The RSF is still believed to hold scattered positions in Khartoum, and the government had not yet declared full victory in the city, but Gen Burhan’s return capped a series of gains by his forces in the capital and marked a major symbolic landmark in the war.

He and his military-led government had to flee Khartoum, moving to the Red Sea coastal city of Port Sudan, soon after the war erupted in April 2023.

The war broke out when the military and the RSF turned against each other in a struggle for power. Their battles around Khartoum left the RSF in control of the airport, Presidential Palace and other neighbourhoods as the fighting spread around the country.

Seizing the capital does not end the conflict as the RSF still controls parts of the western Darfur region and other areas.

Earlier in the day, the military announced it had recaptured the RSF’s last major stronghold in Khartoum, the Teiba al-Hasnab camp.

“This is a pivotal and decisive moment in the history of Sudan,” information minister Khalid Aleiser, spokesman of the military-controlled government, said. “Khartoum is free, as it should be.”

Military control of the airport, along with calm in Khartoum, could allow aid groups to fly more supplies into the country where the fighting has driven 14 million people from their homes and pushed some areas into famine.

At least 28,000 people have been killed, though the number is likely to be far higher.

Meanwhile, aid groups said at least 54 people were killed in a military air strike on a market in the country’s western region.

The strike on Monday on the village of Tora caused a huge fire, according to Adam Rejal, a spokesman for the General Co-ordination, a local group helping displaced people in Darfur.

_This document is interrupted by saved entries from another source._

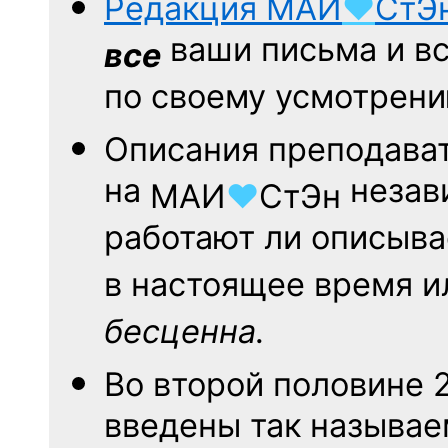
Редакция
МАИ
♥
СтЭ
ваши письма и вс
все
по своему усмотрени
Описания преподава
на
незави
МАИ
♥
СтЭн
работают ли описыв
в настоящее время и
бесценна.
Во второй половине
введены так называ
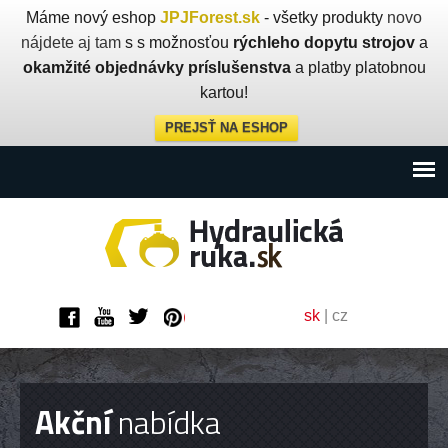
Máme nový eshop
JPJForest.sk
- všetky produkty
novo
nájdete aj tam
s s možnosťou
rýchleho dopytu strojov
a
okamžité objednávky príslušenstva
a platby platobnou
kartou!
PREJSŤ NA ESHOP
sk
|
cz
Akční
nabídka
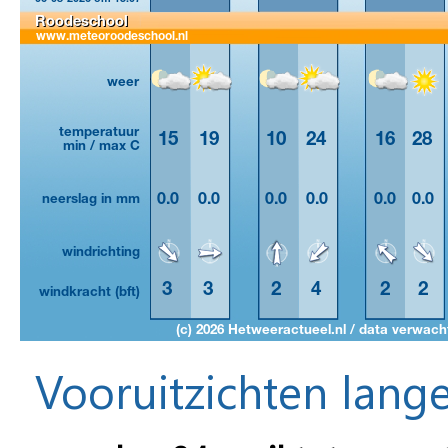
Vooruitzichten lange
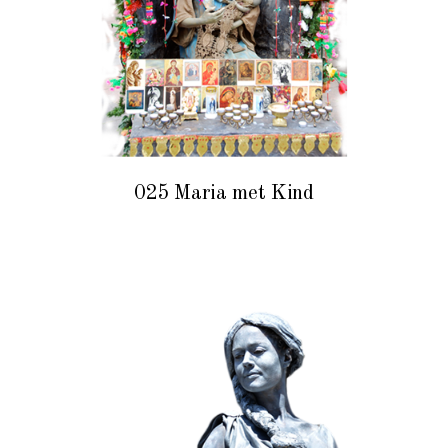
025 Maria met Kind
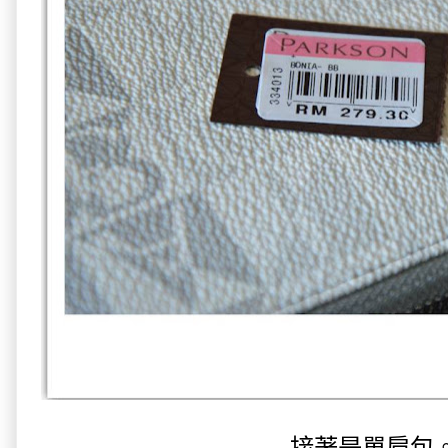
接著是單肩包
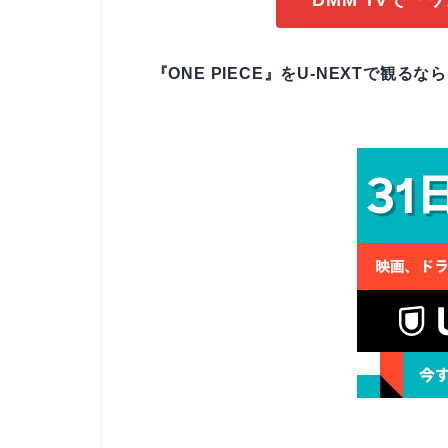
DMM TVで『
『ONE PIECE』をU-NEXTで観る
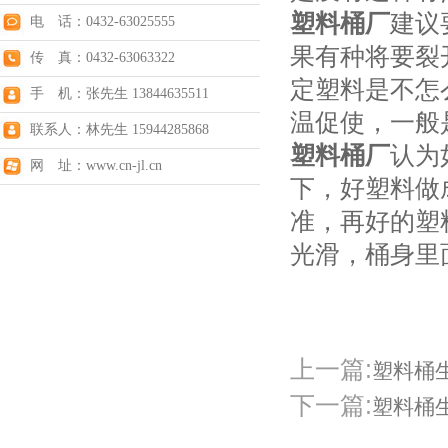
塑料桶厂
建议
电 话：0432-63025555
果有种将要裂
传 真：0432-63063322
定塑料是不怎
手 机：张先生 13844635511
温促使，一般
联系人：林先生 15944285868
塑料桶厂
认为
网 址：www.cn-jl.cn
下，好塑料做
准，再好的塑
光滑，桶身里
上一篇:
塑料桶
下一篇:
塑料桶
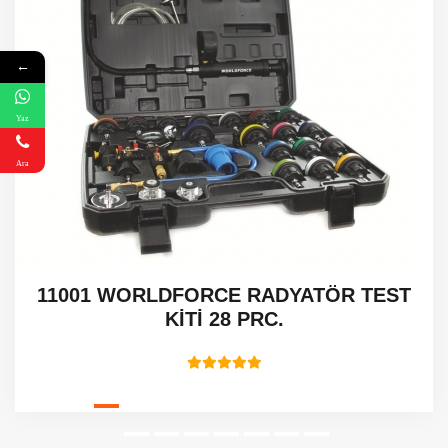
←
Yaz
Ara
11001 WORLDFORCE RADYATÖR TEST
KİTİ 28 PRC.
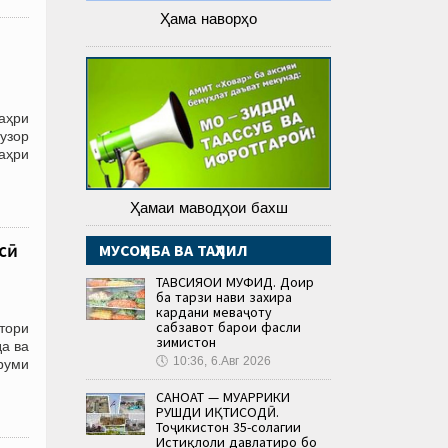
Ҳама наворҳо
аҳри
узор
шаҳри
Ҳамаи маводҳои бахш
сӣ
МУСОҲИБА ВА ТАҲЛИЛ
ТАВСИЯҲОИ МУФИД. Доир
ба тарзи нави захира
кардани меваҷоту
сабзавот барои фасли
тори
зимистон
а ва
🕔
10:36, 6.Авг 2026
оруми
САНОАТ — МУҲАРРИКИ
РУШДИ ИҚТИСОДӢ.
Тоҷикистон 35-солагии
Истиқлоли давлатиро бо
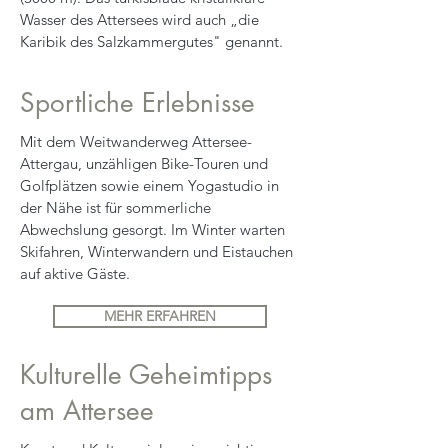
Wasser des Attersees wird auch „die
Karibik des Salzkammergutes" genannt.
Sportliche Erlebnisse
Mit dem Weitwanderweg Attersee-
Attergau, unzähligen Bike-Touren und
Golfplätzen sowie einem Yogastudio in
der Nähe ist für sommerliche
Abwechslung gesorgt. Im Winter warten
Skifahren, Winterwandern und Eistauchen
auf aktive Gäste.
MEHR ERFAHREN
Kulturelle Geheimtipps
am Attersee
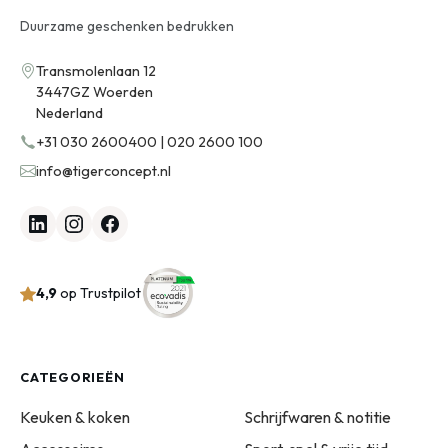
Duurzame geschenken bedrukken
Transmolenlaan 12
3447GZ Woerden
Nederland
+31 030 2600400 | 020 2600 100
info@tigerconcept.nl
4,9
op Trustpilot
CATEGORIEËN
Keuken & koken
Schrijfwaren & notitie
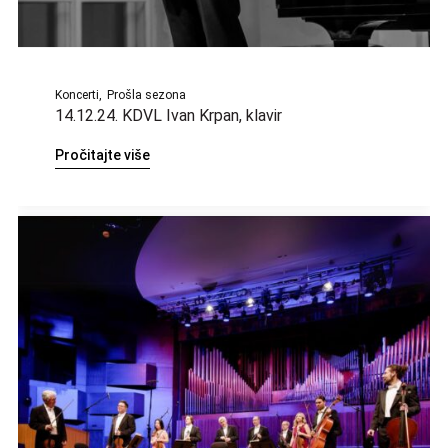
Koncerti
Prošla sezona
14.12.24. KDVL Ivan Krpan, klavir
Pročitajte više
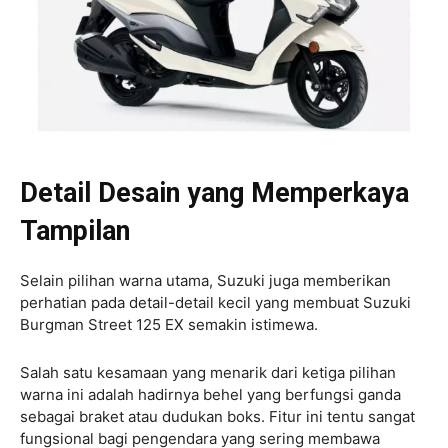
Detail Desain yang Memperkaya
Tampilan
Selain pilihan warna utama, Suzuki juga memberikan
perhatian pada detail-detail kecil yang membuat Suzuki
Burgman Street 125 EX semakin istimewa.
Salah satu kesamaan yang menarik dari ketiga pilihan
warna ini adalah hadirnya behel yang berfungsi ganda
sebagai braket atau dudukan boks. Fitur ini tentu sangat
fungsional bagi pengendara yang sering membawa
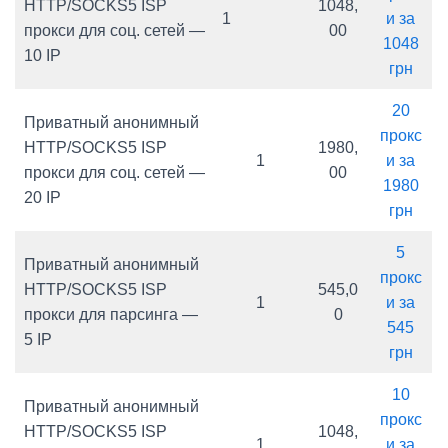
HTTP/SOCKS5 ISP
1048,
1
и за
прокси для соц. сетей —
00
1048
10 IP
грн
20
Приватный анонимный
прокс
HTTP/SOCKS5 ISP
1980,
1
и за
прокси для соц. сетей —
00
1980
20 IP
грн
5
Приватный анонимный
прокс
HTTP/SOCKS5 ISP
545,0
1
и за
прокси для парсинга —
0
545
5 IP
грн
10
Приватный анонимный
прокс
HTTP/SOCKS5 ISP
1048,
1
и за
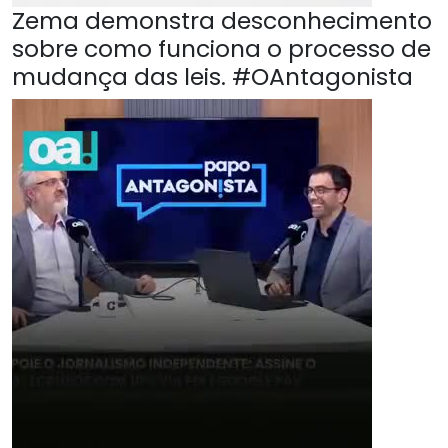
Zema demonstra desconhecimento
sobre como funciona o processo de
mudança das leis. #OAntagonista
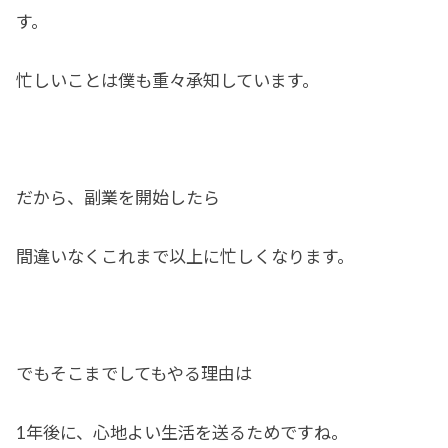
す。
忙しいことは僕も重々承知しています。
だから、副業を開始したら
間違いなくこれまで以上に忙しくなります。
でもそこまでしてもやる理由は
1年後に、心地よい生活を送るためですね。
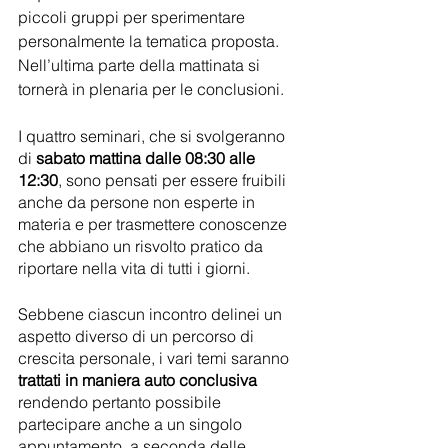
piccoli gruppi per sperimentare 
personalmente la tematica proposta. 
Nell’ultima parte della mattinata si 
tornerà in plenaria per le conclusioni.
I quattro seminari, che si svolgeranno 
di 
sabato mattina dalle 08:30 alle 
12:30
, sono pensati per essere fruibili 
anche da persone non esperte in 
materia e per trasmettere conoscenze 
che abbiano un risvolto pratico da 
riportare nella vita di tutti i giorni.
Sebbene ciascun incontro delinei un 
aspetto diverso di un percorso di 
crescita personale, i vari temi saranno 
trattati in maniera auto conclusiva
rendendo pertanto possibile 
partecipare anche a un singolo 
appuntamento, a seconda delle 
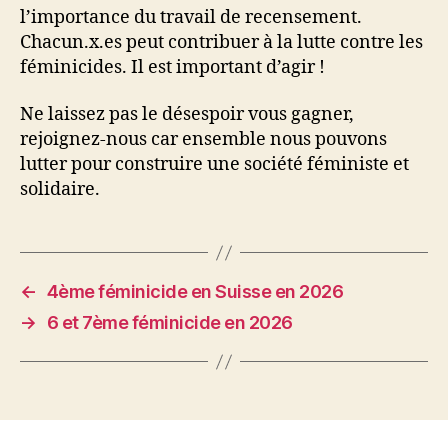
l’importance du travail de recensement.
Chacun.x.es peut contribuer à la lutte contre les
féminicides. Il est important d’agir !
Ne laissez pas le désespoir vous gagner,
rejoignez-nous car ensemble nous pouvons
lutter pour construire une société féministe et
solidaire.
←
4ème féminicide en Suisse en 2026
→
6 et 7ème féminicide en 2026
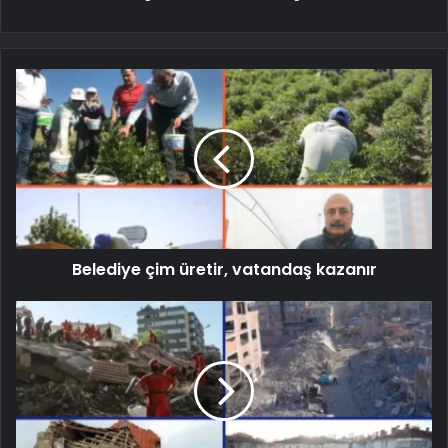
Belediye çim üretir, vatandaş kazanır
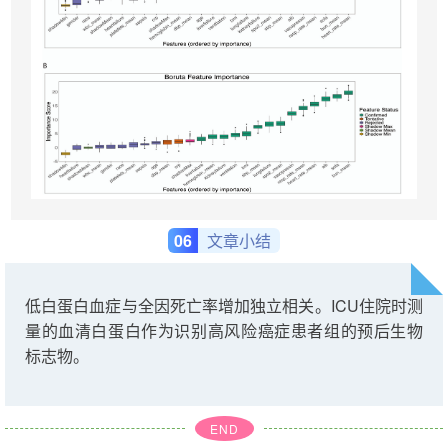
06
文章小结
低白蛋白血症与全因死亡率增加独立相关。ICU住院时测
量的血清白蛋白作为识别高风险癌症患者组的预后生物
标志物。
END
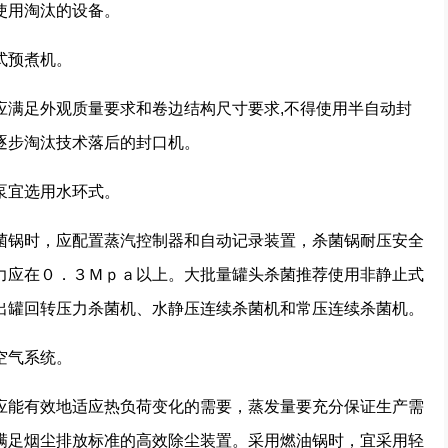
用淘汰的设备。
式预煮机。
足外观质量要求和卷边结构尺寸要求,不得使用半自动封
逐步淘汰技术落后的封口机。
宜选用水环式。
锅时，应配置蒸汽控制器和自动记录装置，杀菌锅耐压安全
力应在０．３Ｍｐａ以上。大批量罐头杀菌推荐使用非静止式
出罐回转压力杀菌机、水静压连续杀菌机和常压连续杀菌机。
空气系统。
能有效地适应热负荷变化的需要，蒸发量要充分保证生产需
满足烟尘排放标准的高效除尘装置。采用燃油锅时，宜采用轻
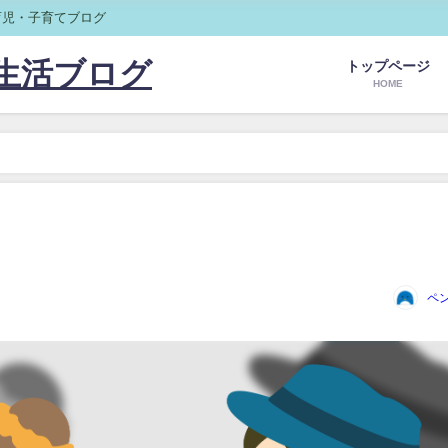
育児・子育てブログ
生活ブログ
トップページ
HOME
ペ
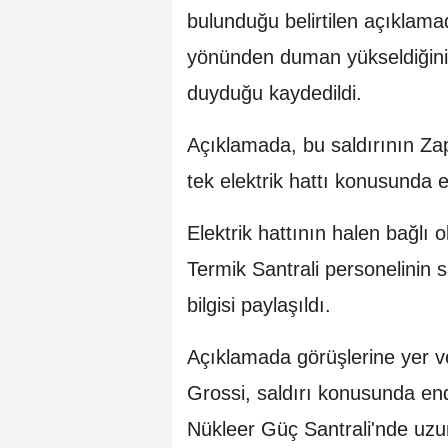
bulunduğu belirtilen açıklama
yönünden duman yükseldiğini g
duyduğu kaydedildi.
Açıklamada, bu saldırının Zap
tek elektrik hattı konusunda 
Elektrik hattının halen bağlı 
Termik Santrali personelinin 
bilgisi paylaşıldı.
Açıklamada görüşlerine yer 
Grossi, saldırı konusunda en
Nükleer Güç Santrali'nde uzun s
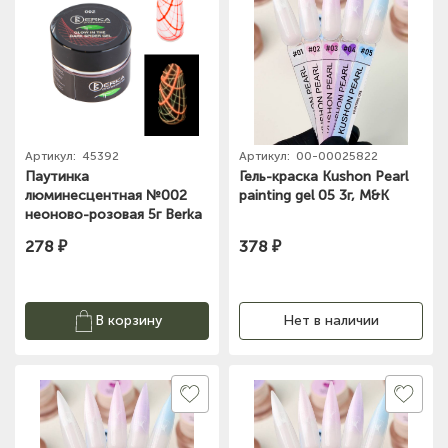
Артикул:
45392
Артикул:
00-00025822
Паутинка
Гель-краска Kushon Pearl
люминесцентная №002
painting gel 05 3г, M&K
неоново-розовая 5г Berka
278 ₽
378 ₽
В корзину
Нет в наличии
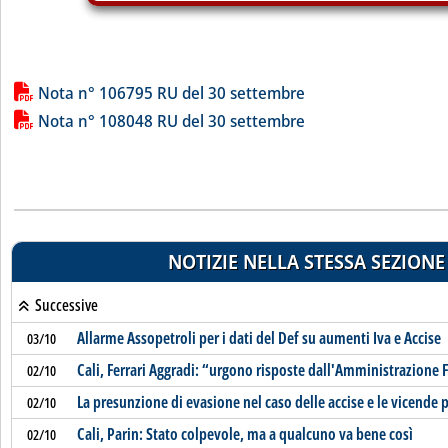
Lista allegati PDF alla notizia
Nota n° 106795 RU del 30 settembre
Nota n° 108048 RU del 30 settembre
NOTIZIE NELLA STESSA SEZIONE
Successive
Allarme Assopetroli per i dati del Def su aumenti Iva e Accise
03/10
Cali, Ferrari Aggradi: “urgono risposte dall'Amministrazione 
02/10
La presunzione di evasione nel caso delle accise e le vicende 
02/10
Cali, Parin: Stato colpevole, ma a qualcuno va bene così
02/10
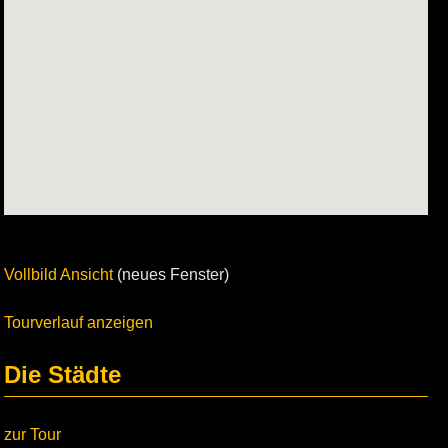
Vollbild Ansicht
(neues Fenster)
Tourverlauf anzeigen
Die Städte
zur Tour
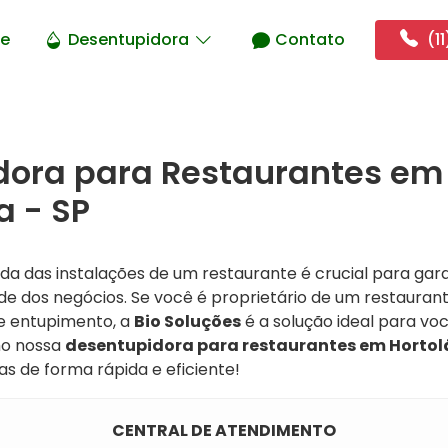
e
Desentupidora
Contato
(11
dora para Restaurantes em
a - SP
 das instalações de um restaurante é crucial para garan
ade dos negócios. Se você é proprietário de um restaura
e entupimento, a
Bio Soluções
é a solução ideal para vo
mo nossa
desentupidora para restaurantes em Hortol
s de forma rápida e eficiente!
CENTRAL DE ATENDIMENTO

More than half of the dead were women, according to a list of casualties provided by Mr Rejal. At least 23 people were wounded and seven were missing, the list showed.

He said the strike was “a crime against humanity and a clear violation of all international and humanitarian laws and conventions”.

Brigadier General Nabil Abdullah, a spokesman for the Sudanese military, said civilians were not targeted, adding the allegations were “incorrect” and were “raised whenever our forces exercise their constitutional and legal right to deal with hostile targets”.